E hora dos governos agirem. Passou a emergência, a crise aguda. O tempo é propício para as decisões de médio e longo prazo. Uma radiografia sócio-econômica do flagelado acabada de ser divulgada por Clóvis Cavalcanti, da Fundação Joaquim Nabuco. Pode servir de orientação aos governos.

Os flagelados, quando podem, ficam no sertão. Gostam de lá. Mesmo diante da seca implacável, só 32,5% pensavam em migrar. E destes, apenas 27,5%, queriam migrar definitivamente. O destino mais frequente é a Região Sul-Sudeste (63,6%). Sendo que o paraíbeno é quem mais quer ir embora. O pernambucano e o censure, os que mais querem ficar.

Mas para ficar, é necessário se criar condições para superar o flagelo da pobreza. Pobreza,
com seca ou sem seca. Cerca de 74% dos flagelados são analfabetos. Cerca de 15% da população economicamente ativa da região são integrados por menores entre 10 e 14 anos. Cerca de 80% dos flagelados não têm vínculo com a propriedade rural. E a minoria mini-fundária tem terras com uma média de 50 hectares por propriedade.
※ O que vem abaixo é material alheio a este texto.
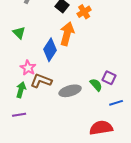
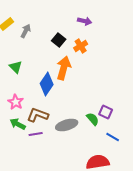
pink star: (28, 68) -> (16, 102), moved
green arrow: (21, 90) -> (18, 124), turned -77
blue line: (116, 103) -> (113, 137), turned 48
purple line: (19, 115) -> (36, 134), moved

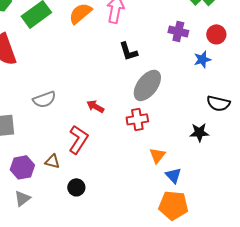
Hoje, depois de cerca de 5 anos de seca, sem terra, sem os animais domésticos, sem semente e sem instrução, o sertanejo tem pelo menos água. E a vontade de ficar. Pois como disse outro flagelado: “A vida em São Paulo sobre o ganho é muito boa. Sobre a convivência é muito ruim.” É hora dos governos agirem. Uma ação a favor do Nordeste, de São Paulo, do País. A Sudene, industrializante de resultados longe dos esperados, poderia muito bem voltar-se para uma reforma agrária decididamente pacífica e solidária. Onde em vez de Programas de Emergência e distribuição espasmódica de sementes, o acesso à terra é o acesso à instrução se constituíssem nos objetivos maiores.